Data excerpts:
○ ○ ○ ○ ○ ○ ○

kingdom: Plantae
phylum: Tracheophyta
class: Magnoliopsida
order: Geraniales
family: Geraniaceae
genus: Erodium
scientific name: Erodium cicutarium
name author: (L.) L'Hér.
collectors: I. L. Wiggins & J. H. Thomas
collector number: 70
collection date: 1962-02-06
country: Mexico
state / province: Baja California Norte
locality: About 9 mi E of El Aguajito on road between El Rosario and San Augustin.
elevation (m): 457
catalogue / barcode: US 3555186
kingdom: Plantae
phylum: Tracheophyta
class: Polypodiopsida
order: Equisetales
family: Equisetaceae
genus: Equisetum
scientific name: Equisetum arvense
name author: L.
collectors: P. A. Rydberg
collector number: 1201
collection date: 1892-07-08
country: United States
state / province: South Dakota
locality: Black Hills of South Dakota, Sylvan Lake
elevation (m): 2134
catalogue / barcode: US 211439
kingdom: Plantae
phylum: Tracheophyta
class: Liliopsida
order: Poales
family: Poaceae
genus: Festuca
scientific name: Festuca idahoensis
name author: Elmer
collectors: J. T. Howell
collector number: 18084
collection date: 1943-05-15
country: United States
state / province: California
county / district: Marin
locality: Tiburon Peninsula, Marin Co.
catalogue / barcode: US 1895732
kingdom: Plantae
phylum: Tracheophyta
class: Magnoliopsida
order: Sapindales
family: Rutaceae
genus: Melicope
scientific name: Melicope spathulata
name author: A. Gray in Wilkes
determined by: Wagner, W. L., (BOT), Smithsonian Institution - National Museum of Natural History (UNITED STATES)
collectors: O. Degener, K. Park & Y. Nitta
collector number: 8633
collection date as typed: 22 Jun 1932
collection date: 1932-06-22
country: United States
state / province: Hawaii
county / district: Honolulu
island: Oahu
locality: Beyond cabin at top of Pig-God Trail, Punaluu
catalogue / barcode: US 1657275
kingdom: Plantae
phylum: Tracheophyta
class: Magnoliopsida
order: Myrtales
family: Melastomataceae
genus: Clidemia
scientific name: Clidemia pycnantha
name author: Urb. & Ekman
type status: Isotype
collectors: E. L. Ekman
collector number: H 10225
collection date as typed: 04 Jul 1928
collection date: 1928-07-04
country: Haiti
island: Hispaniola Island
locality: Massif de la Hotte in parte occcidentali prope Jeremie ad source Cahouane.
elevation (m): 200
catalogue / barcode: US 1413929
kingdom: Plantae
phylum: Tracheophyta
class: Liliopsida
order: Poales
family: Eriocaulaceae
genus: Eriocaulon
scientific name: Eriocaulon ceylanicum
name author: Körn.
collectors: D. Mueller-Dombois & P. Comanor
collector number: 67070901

○ ○ ○ ○ ○ ○ ○

| WRITTEN REQUEST |
Copy out all of the data above word for word, keeping every line in its original order.

| WRITTEN RESPONSE |
kingdom: Plantae
phylum: Tracheophyta
class: Magnoliopsida
order: Geraniales
family: Geraniaceae
genus: Erodium
scientific name: Erodium cicutarium
name author: (L.) L'Hér.
collectors: I. L. Wiggins & J. H. Thomas
collector number: 70
collection date: 1962-02-06
country: Mexico
state / province: Baja California Norte
locality: About 9 mi E of El Aguajito on road between El Rosario and San Augustin.
elevation (m): 457
catalogue / barcode: US 3555186
kingdom: Plantae
phylum: Tracheophyta
class: Polypodiopsida
order: Equisetales
family: Equisetaceae
genus: Equisetum
scientific name: Equisetum arvense
name author: L.
collectors: P. A. Rydberg
collector number: 1201
collection date: 1892-07-08
country: United States
state / province: South Dakota
locality: Black Hills of South Dakota, Sylvan Lake
elevation (m): 2134
catalogue / barcode: US 211439
kingdom: Plantae
phylum: Tracheophyta
class: Liliopsida
order: Poales
family: Poaceae
genus: Festuca
scientific name: Festuca idahoensis
name author: Elmer
collectors: J. T. Howell
collector number: 18084
collection date: 1943-05-15
country: United States
state / province: California
county / district: Marin
locality: Tiburon Peninsula, Marin Co.
catalogue / barcode: US 1895732
kingdom: Plantae
phylum: Tracheophyta
class: Magnoliopsida
order: Sapindales
family: Rutaceae
genus: Melicope
scientific name: Melicope spathulata
name author: A. Gray in Wilkes
determined by: Wagner, W. L., (BOT), Smithsonian Institution - National Museum of Natural History (UNITED STATES)
collectors: O. Degener, K. Park & Y. Nitta
collector number: 8633
collection date as typed: 22 Jun 1932
collection date: 1932-06-22
country: United States
state / province: Hawaii
county / district: Honolulu
island: Oahu
locality: Beyond cabin at top of Pig-God Trail, Punaluu
catalogue / barcode: US 1657275
kingdom: Plantae
phylum: Tracheophyta
class: Magnoliopsida
order: Myrtales
family: Melastomataceae
genus: Clidemia
scientific name: Clidemia pycnantha
name author: Urb. & Ekman
type status: Isotype
collectors: E. L. Ekman
collector number: H 10225
collection date as typed: 04 Jul 1928
collection date: 1928-07-04
country: Haiti
island: Hispaniola Island
locality: Massif de la Hotte in parte occcidentali prope Jeremie ad source Cahouane.
elevation (m): 200
catalogue / barcode: US 1413929
kingdom: Plantae
phylum: Tracheophyta
class: Liliopsida
order: Poales
family: Eriocaulaceae
genus: Eriocaulon
scientific name: Eriocaulon ceylanicum
name author: Körn.
collectors: D. Mueller-Dombois & P. Comanor
collector number: 67070901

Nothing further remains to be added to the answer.